Task set
**a)** In the workout log thread, what total weight of plates was moved into the garage?
**b)** Carry on the workout log thread from the point where it stops.

Supplied text
--*--
You are the one with a sense of humour Billy, not me!!!!   Me ,I indulge in cynicism


----------



## Nick+ (Jun 23, 2006)

ForemanRules said:
			
		

> Looking good Nic, your stomach looks smaller and arms and delts bigger.



Thanks Foreman (and I like the avatar)! Bear in mind that photo was taken straight after a workout in up to  40° (104°F) of heat....

Which is why I shifted all plates(480 kgs of them) the bench and stands and bars into the garage, last Sunday. Which means the car has to be removed from the garage each time I want to train. 

Life is not perfect for the poor.


----------



## Nick+ (Jun 24, 2006)

Saturday  24th June 2006   Chest.

And one pretty bloody uninspired workout it was. 1st one in 'the garage', maybe it's all the cans of paint and the white Spirit reeking at me. Maybe it made me high.(Doesn't take much for some people......) 





At least it's slightly cooler than the bloody attic, and should I drop something heavy, I won't have to worry about wrecking the floor.........


----------



## b_reed23 (Jun 24, 2006)




----------



## Nick+ (Jun 24, 2006)

b_reed23 said:
			
		

>



WHat r'you laffing at?


----------



## Nick+ (Jun 25, 2006)

Sunday, Midday,  25th June 2006. Feel dizzy and like shit. Do a lousy leg workout.........


----------



## Nick+ (Jun 26, 2006)

Monday 26th June 2006   Arms.


----------



## Nick+ (Jun 27, 2006)

6:20pm  Tuesday         Oh hell, I wanted to do 'shoulders and back' WO this late afternoon, but  my upper arms are sore from yesterday's 'arm' workout....... Also I'm bloody knackered.......Tommorrow there may not be time for anything, so Thursday beckons......


----------



## Nick+ (Jul 1, 2006)

I need a boost so I've bought some creatine, since the bloody stuff seems to work........


----------



## Nick+ (Jul 6, 2006)

No training for 10 days , this is an absolute fuck off.I'm  doing  5 weeks of work experience. It leaves one drained at the end of the day. And with 2 bloody hours of driving a day, on a bloody dangerous road, I get back, with absolutely no inspiration to train.......    

SO now I'm starting to shrink as usual...... It's fascinating watching the same 'cycle' develop as last year. I shrank then too, at about this time of year........  

I'd like to abandon weight-training forever , it's a fucking pain in the arse. One is hounded by the 'complex' of not lifting enough weigh (which I sure bloody don't).One is perpetually harassed, by the bloated beer stomach, easy to solve according to non beer drinkers no doubt....... It is not easy.
--*--
Provided data
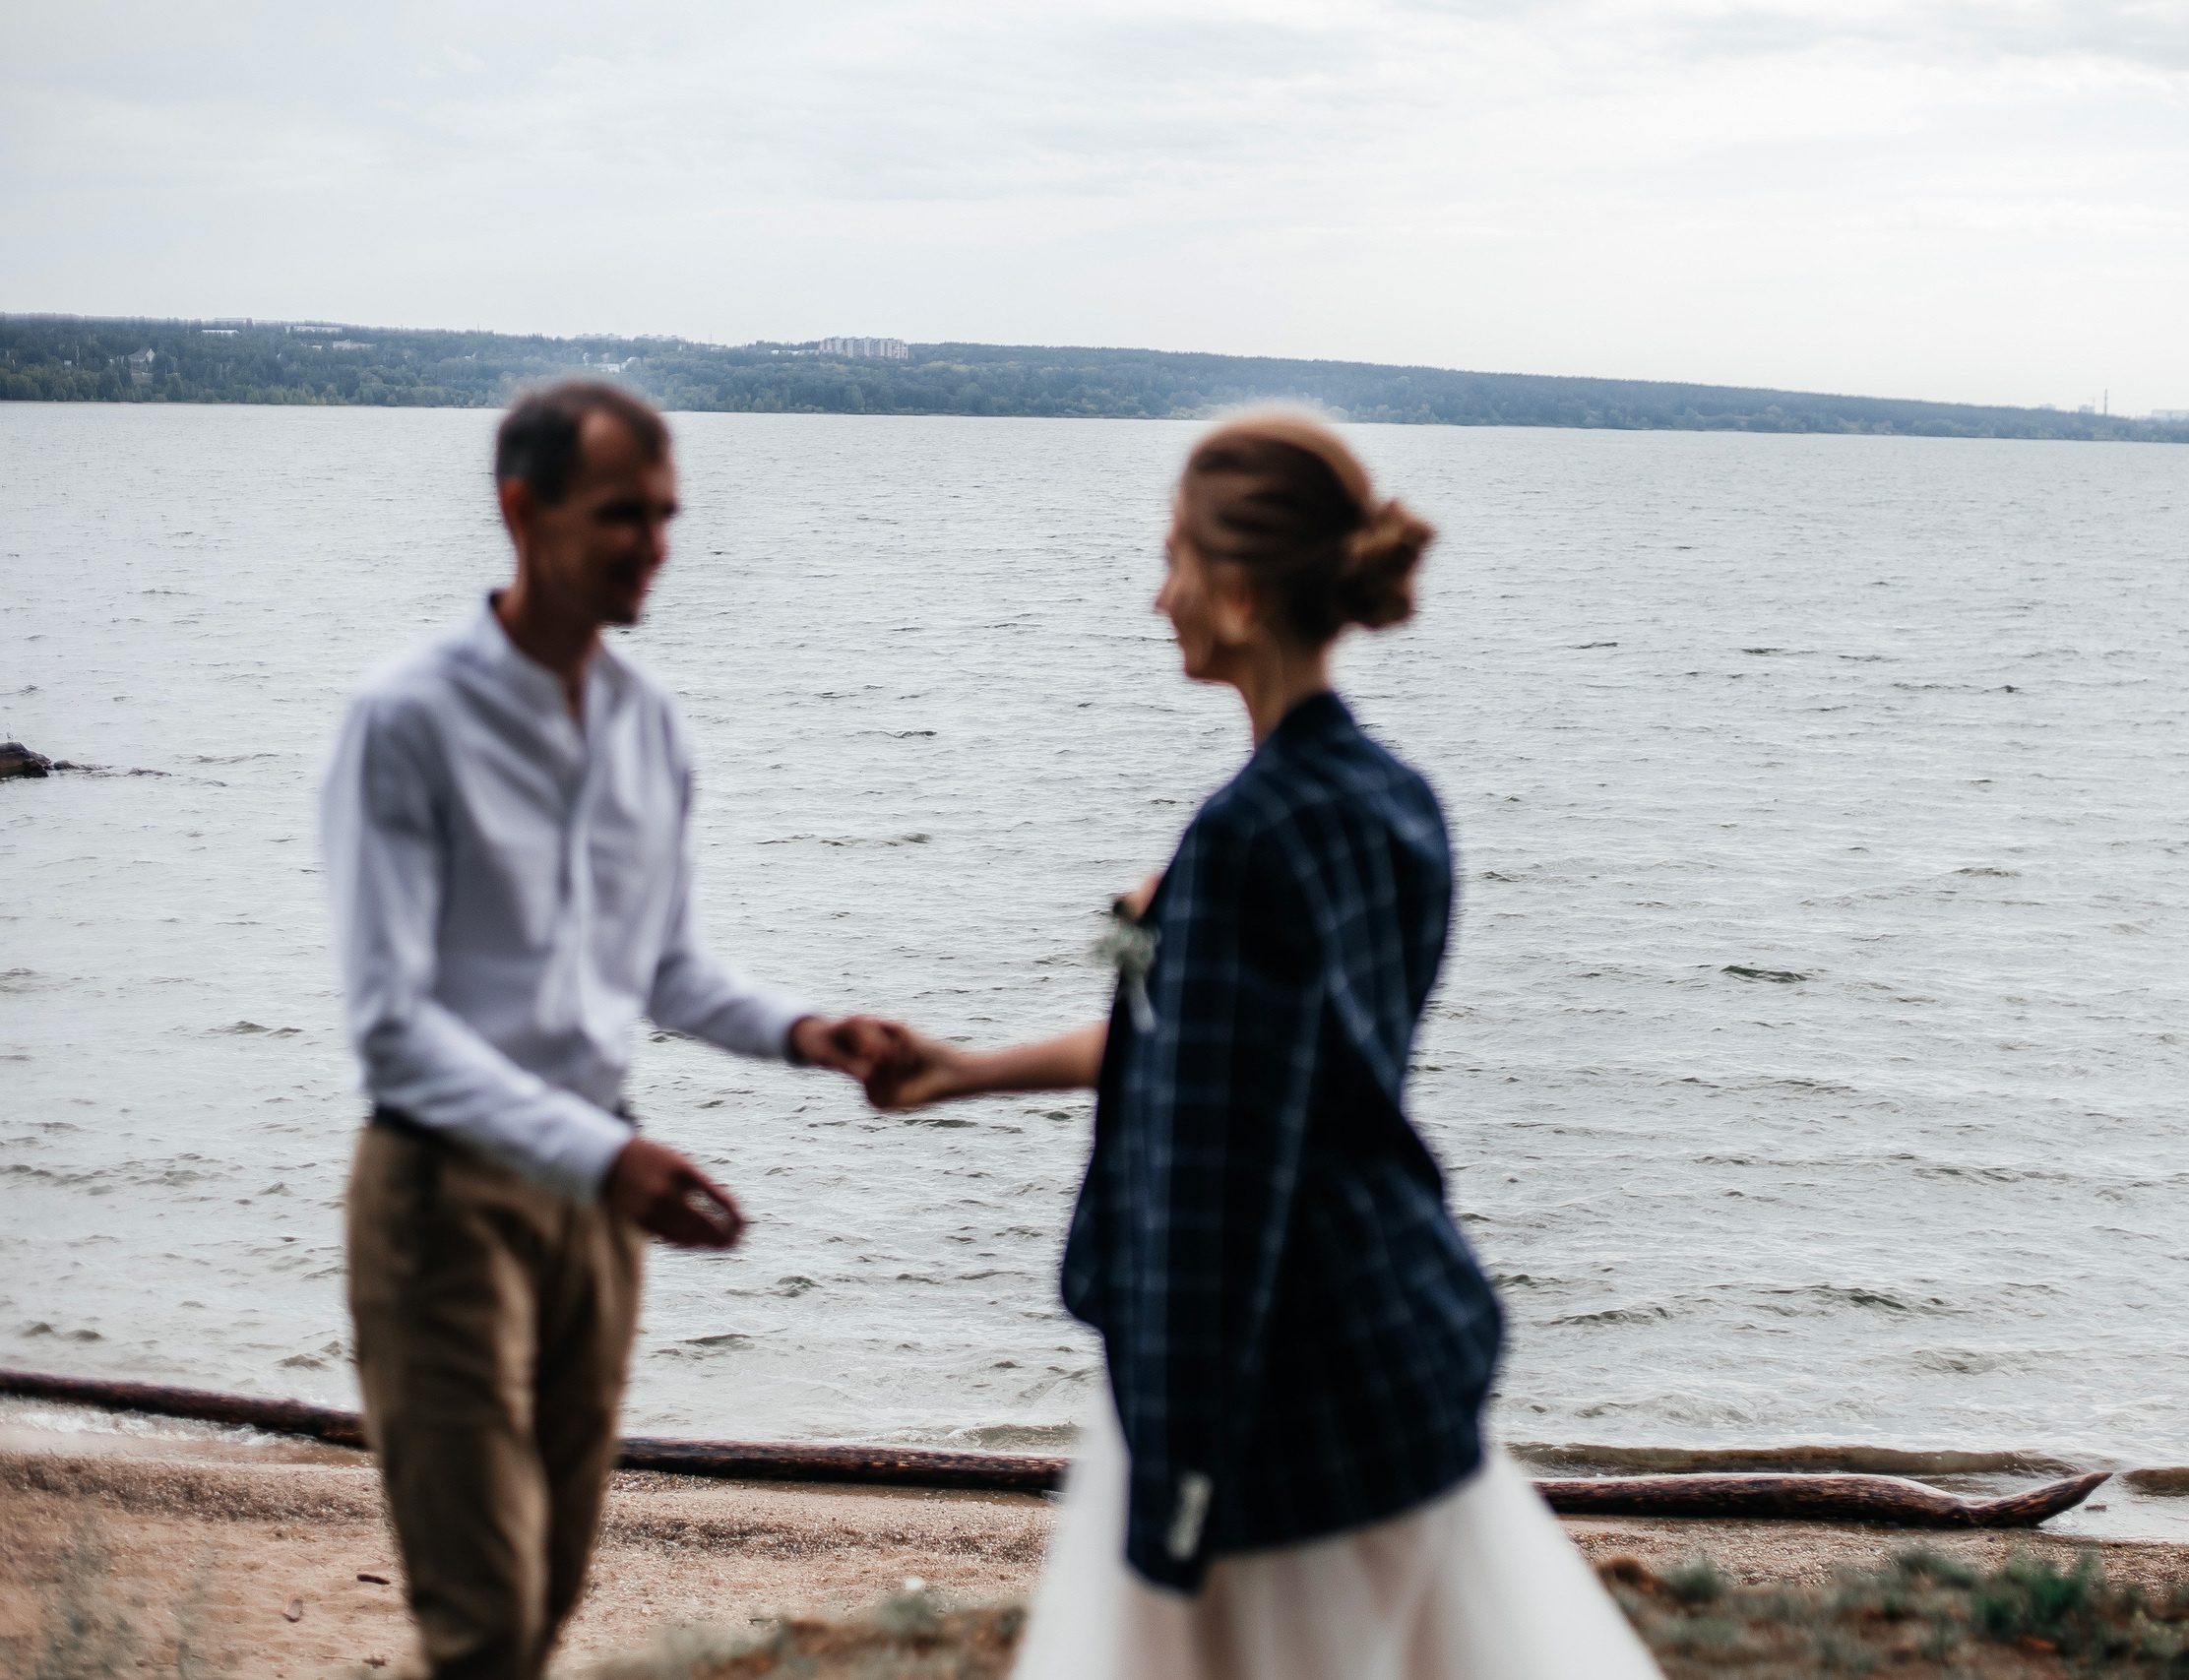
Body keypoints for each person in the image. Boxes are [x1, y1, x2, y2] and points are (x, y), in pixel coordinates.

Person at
--*--
Outputs for the tasks
**a)** 480 kilograms.

**b)**
If anything lifting weights in the way I lift them , has at least made me aware of these issues.......Had I never lifted weights, I'd probably be the stick insect I was  20 years ago. 

So  , however badly I train , or drink or eat, I'll never be able to stop training , and I must say that I'm pleased by that prospect....


----------



## Decker (Jul 6, 2006)

I like the your choice of spartan conditions for working out.  I've always lifted in basements--webs, one light bulb, damp air, cold concrete floor.  I like it.


----------



## Nick+ (Jul 6, 2006)

Well now I've shifted the weights to the garage , where they have to share room with the car. So to train, I have to exit the car and 'roll out ' the barbells, roll out a straw mat(excellent-from IKEA) etc etc......   let down the folding bench.It's not really totally encouraging........

Anyway it's hardly been a problem as I've hardly trained..........


----------



## b_reed23 (Jul 6, 2006)

hey Nick...how are things??

I've posted a few pics in my journal, and I have a few to send to you later...flowers and shtuff


----------



## Nick+ (Jul 6, 2006)

Flowers? Cool!   Look out though I get hayfever!

Things going poorly with regards to anything to do with those bars and strange circular plates at each end.


----------



## King Silverback (Jul 6, 2006)

Hey Brother Nick, pics are looking Great, keep at it my Friend, don't give up!!!


----------



## Nick+ (Jul 7, 2006)

Archangel said:
			
		

> Hey Brother Nick, pics are looking Great, keep at it my Friend, don't give up!!!



Thanks!!!  

I posted some right nonsense last night, that was the fault of the local red wine.......


----------



## Nick+ (Jul 8, 2006)

Saturday 8th June 2006

Fascinating, I've lost about 2 kgs of weight (say 5 lbs) or so in the last 2 weeks.But my bulbous stomach is worse than ever....My waist seems to be holding more fat.....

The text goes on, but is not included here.